Vor einiger Zeit habe ich angefangen, eine Winform-Anwendung zu erstellen. Zu dieser Zeit war sie klein und ich habe mir keine Gedanken darüber gemacht, wie ich das Projekt strukturieren soll.

Seitdem habe ich nach Bedarf zusätzliche Funktionen hinzugefügt und der Projektordner wird immer größer. Jetzt denke ich, dass es Zeit ist, das Projekt auf irgendeine Weise zu strukturieren, aber ich bin mir nicht sicher, wie es richtig ist, daher habe ich nur wenige Fragen.

Wie kann ich den Projektordner richtig umstrukturieren?

Im Moment denke ich an so etwas:

  • Ordner für Formulare erstellen
  • Ordner für Utility-Klassen erstellen
  • Erstellen Sie einen Ordner für Klassen, die nur Daten enthalten

Wie lautet die Namenskonvention beim Hinzufügen von Klassen?

Sollte ich Klassen auch umbenennen, damit ihre Funktionalität durch einen Blick auf ihren Namen identifiziert werden kann?
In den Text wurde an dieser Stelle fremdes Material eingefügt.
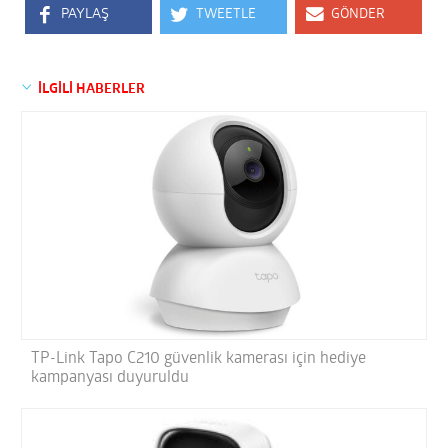
PAYLAŞ
TWEETLE
GÖNDER
İLGİLİ HABERLER
TP-Link Tapo C210 güvenlik kamerası için hediye
kampanyası duyuruldu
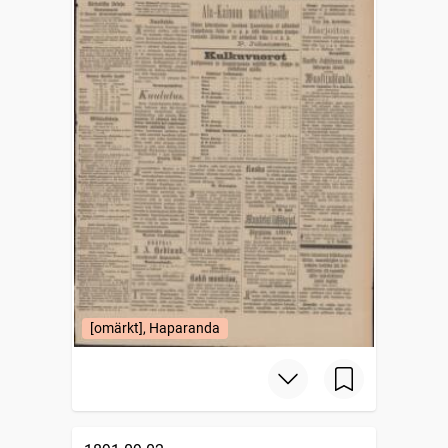
[omärkt], Haparanda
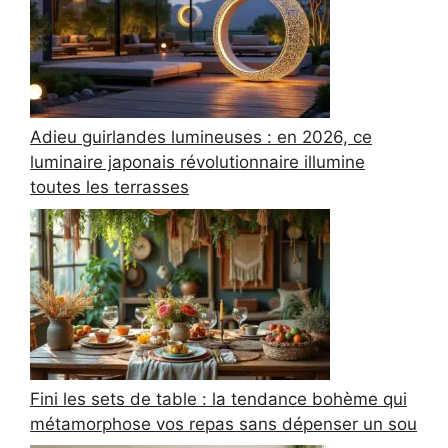
Adieu guirlandes lumineuses : en 2026, ce
luminaire japonais révolutionnaire illumine
toutes les terrasses
Fini les sets de table : la tendance bohème qui
métamorphose vos repas sans dépenser un sou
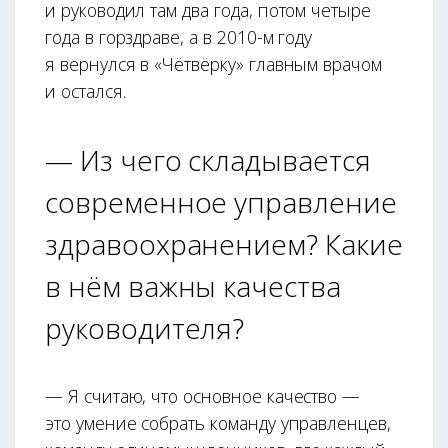
и руководил там два года, потом четыре
года в горздраве, а в 2010-м году
я вернулся в «Чётвёрку» главным врачом
и остался.
— Из чего складывается
современное управление
здравоохранением? Какие
в нём важны качества
руководителя?
— Я считаю, что основное качество —
это умение собрать команду управленцев,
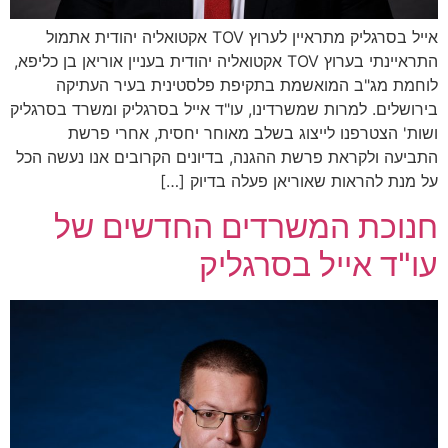
אייל בסרגליק מתראיין לערוץ TOV אקטואליה יהודית אתמול
התראיינתי בערוץ TOV אקטואליה יהודית בעניין אוריאן בן כליפא,
לוחמת מג"ב המואשמת בתקיפת פלסטינית בעיר העתיקה
בירושלים. למרות שמשרדינו, עו"ד אייל בסרגליק ומשרד בסרגליק
ושות' הצטרפנו לייצוג בשלב מאוחר יחסית, אחרי פרשת
התביעה ולקראת פרשת ההגנה, בדיונים הקרובים אנו נעשה הכל
על מנת להראות שאוריאן פעלה בדיוק […]
חנוכת המשרדים החדשים של
עו"ד אייל בסרגליק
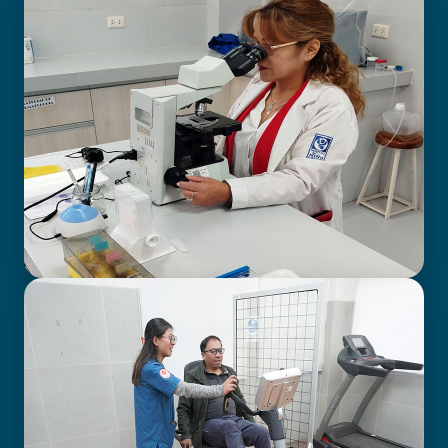
BIOIMAGENOLOGÍA
LABORATORIO CLÍNICO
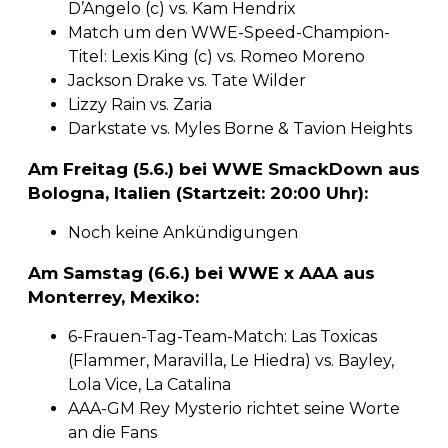
D’Angelo (c) vs. Kam Hendrix
Match um den WWE-Speed-Champion-
Titel: Lexis King (c) vs. Romeo Moreno
Jackson Drake vs. Tate Wilder
Lizzy Rain vs. Zaria
Darkstate vs. Myles Borne & Tavion Heights
Am Freitag (5.6.) bei WWE SmackDown aus
Bologna, Italien (Startzeit: 20:00 Uhr):
Noch keine Ankündigungen
Am Samstag (6.6.) bei WWE x AAA aus
Monterrey, Mexiko:
6-Frauen-Tag-Team-Match: Las Toxicas
(Flammer, Maravilla, Le Hiedra) vs. Bayley,
Lola Vice, La Catalina
AAA-GM Rey Mysterio richtet seine Worte
an die Fans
Benennen Sie beispielsweise alle Formularklassen um, sodass ihr Name mit Form endet. Oder ist dies nicht erforderlich, wenn spezielle Ordner für sie erstellt werden?

Was ist zu tun, damit nicht der gesamte Code für das Hauptformular in Form1.cs landet?

Ein weiteres Problem, auf das ich gestoßen bin, ist, dass die Codedatei (Form1.cs) sehr groß wird, da das Hauptformular mit jedem hinzugefügten Feature immer umfangreicher wird. Ich habe zum Beispiel ein TabControl und jeder Tab hat eine Reihe von Steuerelementen und der gesamte Code landete in Form1.cs. Wie vermeide ich das?

Kennen Sie auch Artikel oder Bücher, die sich mit diesen Problemen befassen?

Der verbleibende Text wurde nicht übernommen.